▶ _ФРАГМЕНТ ДОКУМЕНТА_

»»

У Твардовского была не очень свойственная советскому литератору черта — он редко, но искренне и независтливо радовался открытым им новым талантам. Влюблялся в автора. Правда, любви его хватало ненадолго. Всех без исключения потом разлюблял. <…> он часто боролся с тем, что ему больше всего нравилось.

  •  

«Один день Ивана Денисовича» <…> вселил надежды в одних, страх в других, а страх бывает порой причиной смелых поступков, каким был заговор партийной верхушки против Хрущёва. Кажется, в списке обвинений при свержении Хрущёва в 1964 году публикация «Ивана Денисовича» не значилась, но у меня нет сомнений, что она была не последней причиной объединения заговорщиков.

  •  

Дело было в <…> «Новом мире», вероятно, в начале 1970 года. <…> зашел туда Солженицын, уже, перед Нобелевской премией, очень знаменитый, в заграничной вязаной кацавейке и с рыжеватой, только что им отращенной «шкиперской» бородой без усов (как мне потом подумалось, приспосабливал лицо к западным телеэкранам). «Ну и как?» — спросил он у дам, вертя головой, чтобы можно было рассмотреть обрамление со всех сторон. Дамы захлопотали, рассыпались в комплиментах: «Ах, Александр Исаевич, у вас такой мужественный вид!»
И тут чёрт меня дёрнул за язык. Моего мнения никто не спрашивал, а я возьми и скажи: «Александр Исаевич, не идёт вам эта борода, вы в ней похожи на битника».
Он ничего не ответил, но так гневно сверкнул на меня глазами, что я подумал: этой фразы он никогда не забудет. Я, правда, не знал тогда, что этой бородой его очень корил Твардовский, подозревая, что она отращивается для маскировочной цели.

««

▶ _ЗАФИКСИРОВАННЫЕ ДАННЫЕ_
»»

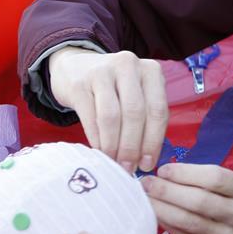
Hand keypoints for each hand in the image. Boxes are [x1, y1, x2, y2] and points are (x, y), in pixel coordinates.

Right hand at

««

▶ _ЗАДАНИЯ ДЛЯ ВЫПОЛНЕНИЯ_
**A.** Ответьте на вопросы по фрагменту документа:
(i) Какая черта Твардовского названа не очень свойственной советскому литератору?
(ii) В каком году был свергнут Хрущёв?
(iii) На кого, по словам рассказчика, Солженицын был похож с новой бородой?
**B.** Переведите на английский язык предложение из фрагмента документа: «Он ничего не ответил, но так гневно сверкнул на меня глазами, что я подумал: этой фразы он никогда не забудет».

▶ _ОТВЕТЫ К ЗАДАНИЯМ_
**A.**
(i) Он редко, но искренне и независтливо радовался открытым им новым талантам.
(ii) В 1964 году.
(iii) На битника.

**B.** He made no reply, but his eyes flashed at me so angrily that I thought: he will never forget this remark.